Generating precise poses for Stable Diffusion ControlNet usually requires finding a reference image or manually posing a 3D model. New "Text-to-Pose" tools allow you to generate these skeletal structures directly from a text prompt.
How it works
These models function similarly to text-to-image models but output coordinate data instead of pixels.
- Text Encoder: A transformer (like CLIP or T5) converts your text ("a man and a woman hugging") into vector embeddings.
- Pose Decoder: A specialized network translates those embeddings into 2D joint coordinates (keypoints).
- Rendering: The coordinates are plotted onto a black canvas using the OpenPose color scheme (e.g., distinct colors for limbs and joints), which ControlNet can read.
Option 1: The Web Service (Easiest)
If you just need the pose data quickly without setting up a pipeline, use the web interface.
- Tool: Text-to-Pose.com
- Workflow:
- Type your prompt.
- Download the generated stick-figure image.

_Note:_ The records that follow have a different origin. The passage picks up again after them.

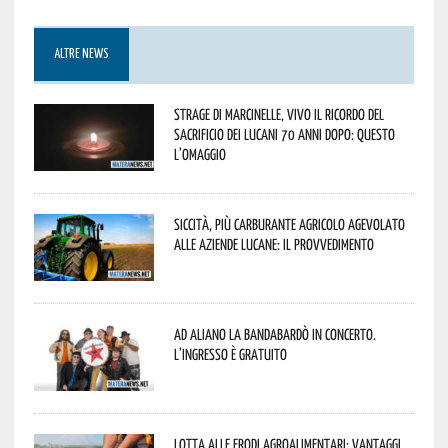
ALTRE NEWS
Strage di Marcinelle, vivo il ricordo del
sacrificio dei lucani 70 anni dopo: questo
l’omaggio
Siccità, più carburante agricolo agevolato
alle aziende lucane: il provvedimento
Ad Aliano la Bandabardò in concerto.
L’ingresso è gratuito
Lotta alle frodi agroalimentari: vantaggi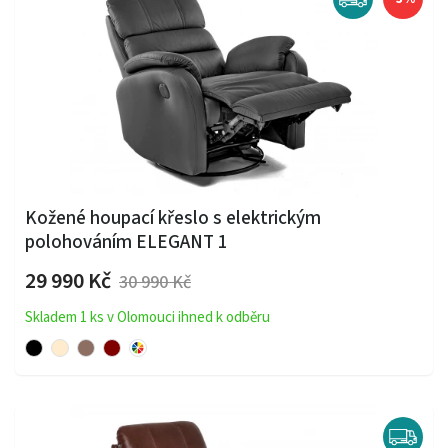
Kožené houpací křeslo s elektrickým
polohováním ELEGANT 1
29 990 Kč
30 990 Kč
Skladem 1 ks v Olomouci ihned k odběru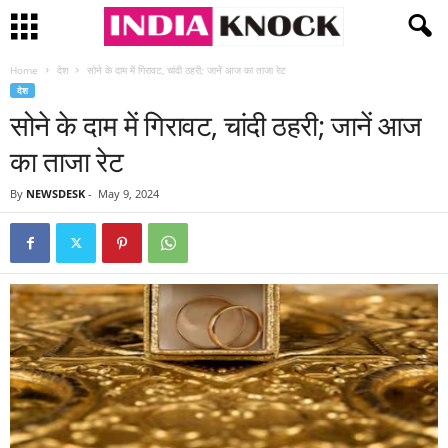
Home
देश
सोने के दाम में गिरावट, चांदी ठहरी; जानें आज का ताजा रेट
देश
सोने के दाम में गिरावट, चांदी ठहरी; जानें आज
का ताजा रेट
By
NEWSDESK
-
May 9, 2024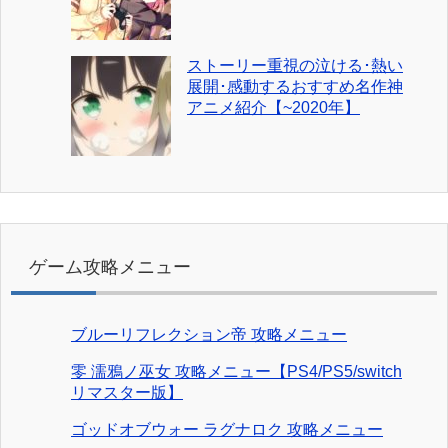
ストーリー重視の泣ける･熱い
展開･感動するおすすめ名作神
アニメ紹介【~2020年】
ゲーム攻略メニュー
ブルーリフレクション帝 攻略メニュー
零 濡鴉ノ巫女 攻略メニュー【PS4/PS5/switch
リマスター版】
ゴッドオブウォー ラグナロク 攻略メニュー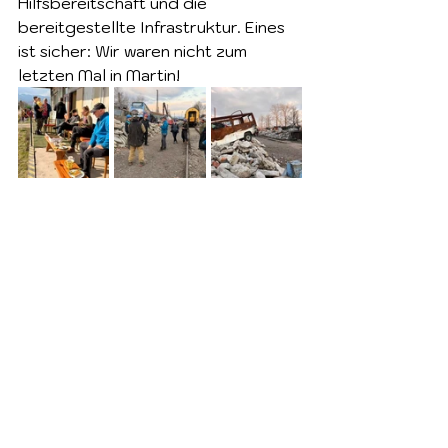
Hilfsbereitschaft und die 
bereitgestellte Infrastruktur. Eines 
ist sicher: Wir waren nicht zum 
letzten Mal in Martin!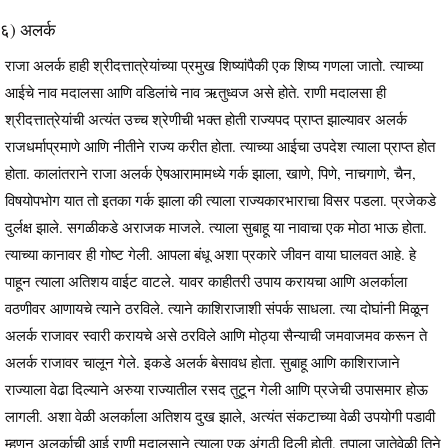
६) अलर्क
राजा अलर्क हाही श्रीदत्तात्रेयांच्या प्रमुख शिष्यांपैकी एक शिष्य गणला जातो. त्याच्या
आईचे नाव मदालसा आणि वडिलांचे नाव ऋतुध्वज असे होते. राणी मदालसा ही
श्रीदत्तात्रेयांची अत्यंत उच्च श्रेणीची भक्त होती राज्यपद प्राप्त झाल्यावर अलर्क
राजधर्माप्रमाणे आणि नीतीने राज्य करीत होता. त्याच्या आईचा उपदेश त्याला प्राप्त होत
होता. कालांतराने राजा अलर्क ऐषआरामामध्ये गर्क झाला, खाणे, पिणे, नाचगाणे, चैन,
विषयोपभोग यात तो इतका गर्क झाला की त्याला राज्यकारभाराचा विसर पडला. प्रजेकडे
दुर्लक्ष झाले. सगळीकडे अराजक माजले. त्याला सुबाहू या नावाचा एक मोठा भाऊ होता.
त्याच्या कानावर ही गोष्ट गेली. आपला बंधू अशा प्रकारे जीवन वाया घालवत आहे. हे
पाहून त्याला अतिशय वाईट वाटले. यावर काहीतरी उपाय करायचा आणि अलर्काला
वठणीवर आणायचे त्याने ठरविले. त्याने काशिराजाशी संपर्क साधला. त्या दोघांनी मिळून
अलर्क राजावर स्वारी करायचे असे ठरविले आणि मोठ्या सैन्याची जमवाजमव करून ते
अलर्क राजावर चालून गेले. इकडे अलर्क बेसावध होता. सुबाहू आणि काशिराजाने
राज्याला वेढा दिल्याने अरुया राज्यातील रसद तुटून गेली आणि प्रजेची उपासमार होऊ
लागली. अशा वेळी अलर्काला अतिशय दुख झाले, अत्यंत संकटाच्या वेळी उपयोगी पडावी
म्हणून अलर्काची आई राणी मदालसाने त्याला एक अंगठी दिली होती. तपाला जातेवेळी तिने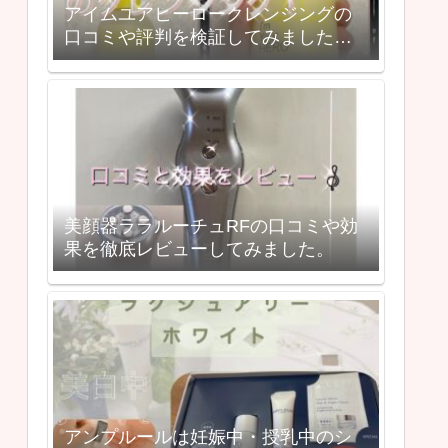
アイムユアヒーロークレンジングの
口コミや評判を検証してみました。
実際に使ってみた効果は？
美顔器ララルーチュRFの口コミや効
果を徹底レビューしてみました。
アンプルールは妊娠中・授乳中のシ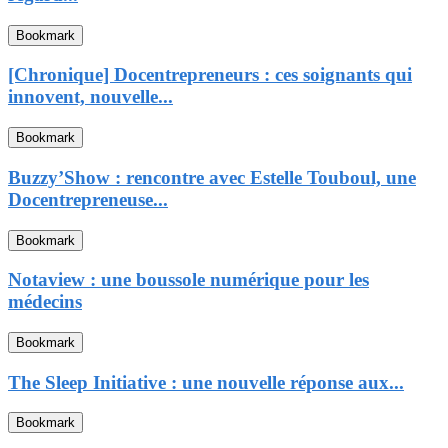
Bookmark
[Chronique] Docentrepreneurs : ces soignants qui
innovent, nouvelle...
Bookmark
Buzzy’Show : rencontre avec Estelle Touboul, une
Docentrepreneuse...
Bookmark
Notaview : une boussole numérique pour les
médecins
Bookmark
The Sleep Initiative : une nouvelle réponse aux...
Bookmark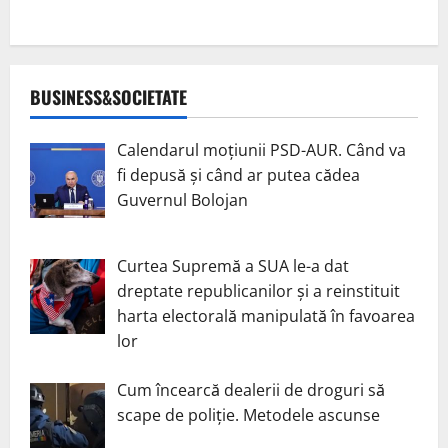
BUSINESS&SOCIETATE
Calendarul moțiunii PSD-AUR. Când va
fi depusă și când ar putea cădea
Guvernul Bolojan
Curtea Supremă a SUA le-a dat
dreptate republicanilor și a reinstituit
harta electorală manipulată în favoarea
lor
Cum încearcă dealerii de droguri să
scape de poliție. Metodele ascunse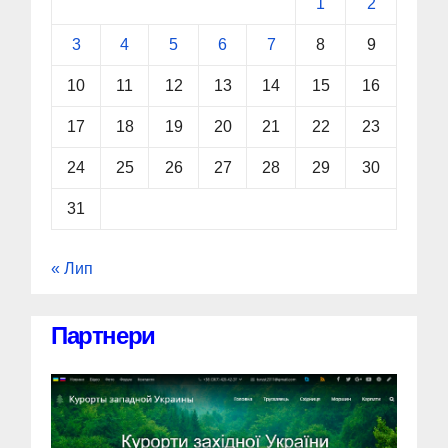
1
2
3
4
5
6
7
8
9
10
11
12
13
14
15
16
17
18
19
20
21
22
23
24
25
26
27
28
29
30
31
« Лип
Партнери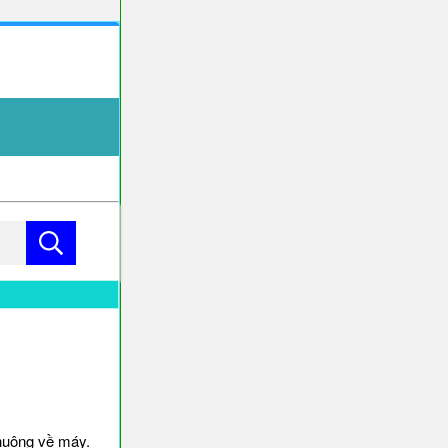
huông về máy.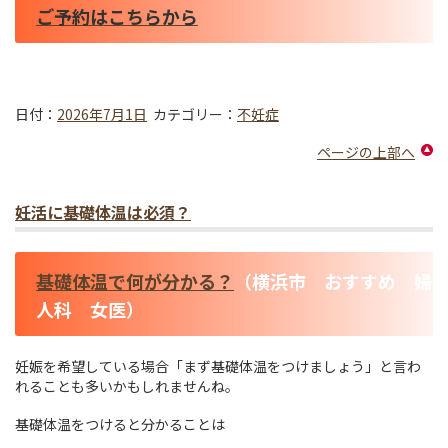
ご予約はこちらから
日付：
2026年7月1日
カテゴリー：
不妊症
ページの上部へ
妊活に基礎体温は必須？
基礎体温で何が分かる？
（横浜市 おすすめ 婦
人科 女医）
妊娠を希望している場合「まず基礎体温をつけましょう」と言わ
れることも多いかもしれませんね。
基礎体温をつけると分かることは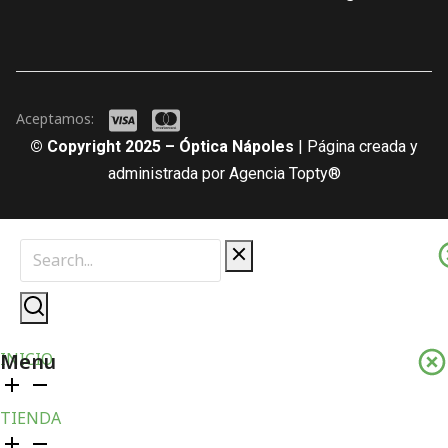
Aceptamos:
© Copyright 2025 – Óptica Nápoles
| Página creada y
administrada por Agencia Topty®
Menu
INICIO
TIENDA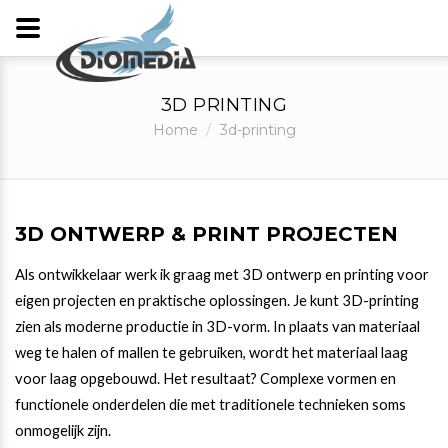
3D PRINTING
Home
3d-printing
3D ONTWERP & PRINT PROJECTEN
Als ontwikkelaar werk ik graag met 3D ontwerp en printing voor
eigen projecten en praktische oplossingen. Je kunt 3D-printing
zien als moderne productie in 3D-vorm. In plaats van materiaal
weg te halen of mallen te gebruiken, wordt het materiaal laag
voor laag opgebouwd. Het resultaat? Complexe vormen en
functionele onderdelen die met traditionele technieken soms
onmogelijk zijn.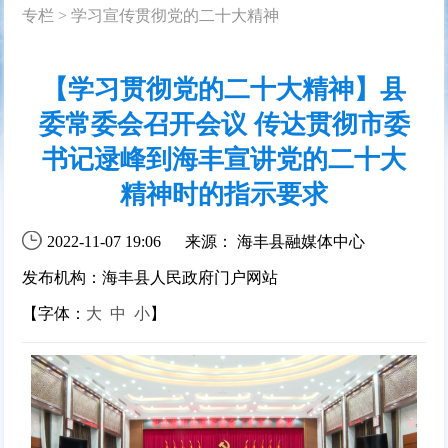
专栏
>
学习宣传贯彻党的二十大精神
【学习贯彻党的二十大精神】县
委常委会召开会议 传达贯彻市委
书记逯峰到海丰宣讲党的二十大
精神时的指示要求
2022-11-07 19:06
来源： 海丰县融媒体中心
发布机构：海丰县人民政府门户网站
【字体：
大
中
小
】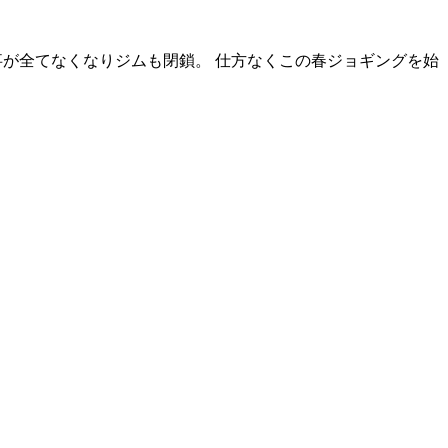
仕事が全てなくなりジムも閉鎖。 仕方なくこの春ジョギングを始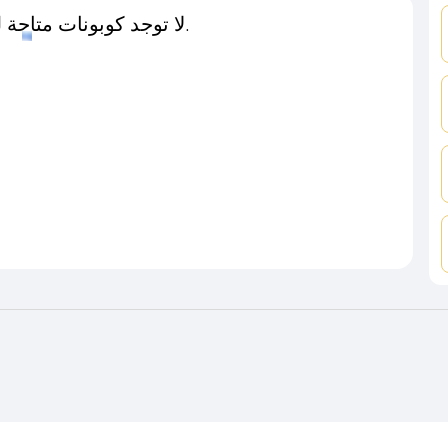
لا توجد كوبونات متاحة لـهذا المتجر حاليًا.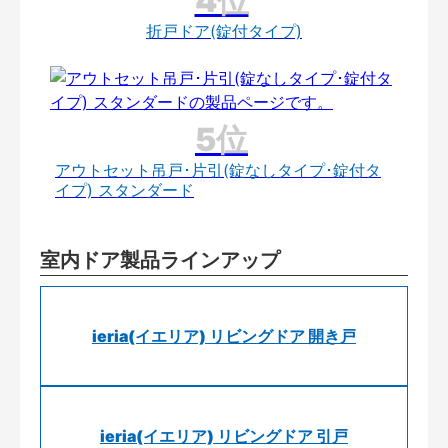
折戸ドア(錠付タイプ)
アウトセット吊戸･片引(錠なしタイプ･錠付タ
イプ) スタンダード
室内ドア製品ラインアップ
ieria(イエリア) リビングドア 開き戸
ieria(イエリア) リビングドア 引戸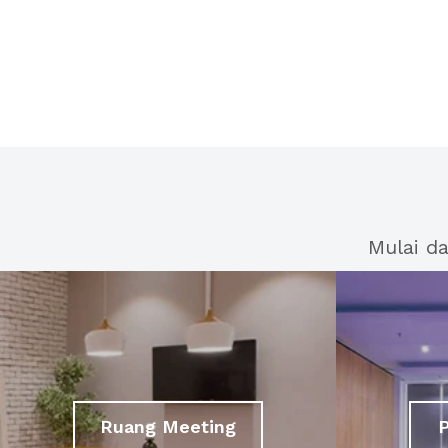
Mulai d
Ruang Meeting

- Upload it to the ControlNet unit in your Stable Diffusion interface (A1111, Forge, etc.).
Option 2: ComfyUI (Integrated)
For automation or complex workflows, you can run the model locally. The weights are open and available via a ComfyUI custom node.
- Extension: ComfyUI Text-to-Pose (by logicalor)
- Model Weights: Hosted on Hugging Face (e.g.,
clement-bonnet/t2p-transformer-v0).
- Workflow:
- Install via ComfyUI Manager (search "Text to Pose").
- Use the
Text To Pose node to generate the pose image.
- Feed the output directly into a
ControlNet Apply node.
Research Paper
The underlying technology often stems from research into motion generation and human-centric diffusion adapters.